In every one of the records below, write the lines out again with "Helvetica" changed to "Arial" and nothing else altered. Leave out the pictures.

- - -

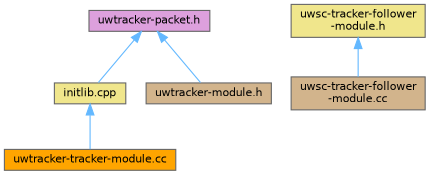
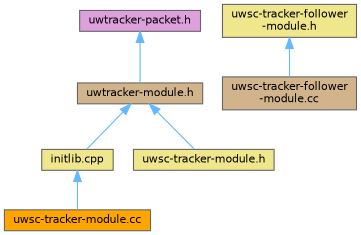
  digraph {
    node [color=grey40 fillcolor=khaki fontname=Helvetica fontsize=10 shape=box style=filled]
    edge [color=steelblue1 dir=back fontname=Helvetica fontsize=10 labelfontname=Helvetica labelfontsize=10 style=solid]
    n1 [color=gray40 fillcolor=plum fontcolor=black height=0.2 label="uwtracker-packet.h" width=0.4]
    n2 [height=0.2 label="initlib.cpp" width=0.4]
    n3 [fillcolor=tan height=0.2 label="uwtracker-module.h" width=0.4]
-   n4 [fillcolor=orange height=0.2 label="uwtracker-tracker-module.cc" width=0.4]
+   n4 [fillcolor=orange height=0.2 label="uwsc-tracker-module.cc" width=0.4]
+   n5 [height=0.2 label="uwsc-tracker-module.h" width=0.4]
    n6 [height=0.2 label="uwsc-tracker-follower\l-module.h" width=0.4]
    n7 [fillcolor=tan height=0.2 label="uwsc-tracker-follower\l-module.cc" width=0.4]
-   n1 -> n2
+   n3 -> n2
    n1 -> n3
    n2 -> n4
+   n3 -> n5
    n6 -> n7
  }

- - -

_ANSWER FOR THE TASK_:
  digraph {
    node [color=grey40 fillcolor=khaki fontname=Arial fontsize=10 shape=box style=filled]
    edge [color=steelblue1 dir=back fontname=Arial fontsize=10 labelfontname=Arial labelfontsize=10 style=solid]
    n1 [color=gray40 fillcolor=plum fontcolor=black height=0.2 label="uwtracker-packet.h" width=0.4]
    n2 [height=0.2 label="initlib.cpp" width=0.4]
    n3 [fillcolor=tan height=0.2 label="uwtracker-module.h" width=0.4]
-   n4 [fillcolor=orange height=0.2 label="uwtracker-tracker-module.cc" width=0.4]
+   n4 [fillcolor=orange height=0.2 label="uwsc-tracker-module.cc" width=0.4]
+   n5 [height=0.2 label="uwsc-tracker-module.h" width=0.4]
    n6 [height=0.2 label="uwsc-tracker-follower\l-module.h" width=0.4]
    n7 [fillcolor=tan height=0.2 label="uwsc-tracker-follower\l-module.cc" width=0.4]
-   n1 -> n2
+   n3 -> n2
    n1 -> n3
    n2 -> n4
+   n3 -> n5
    n6 -> n7
  }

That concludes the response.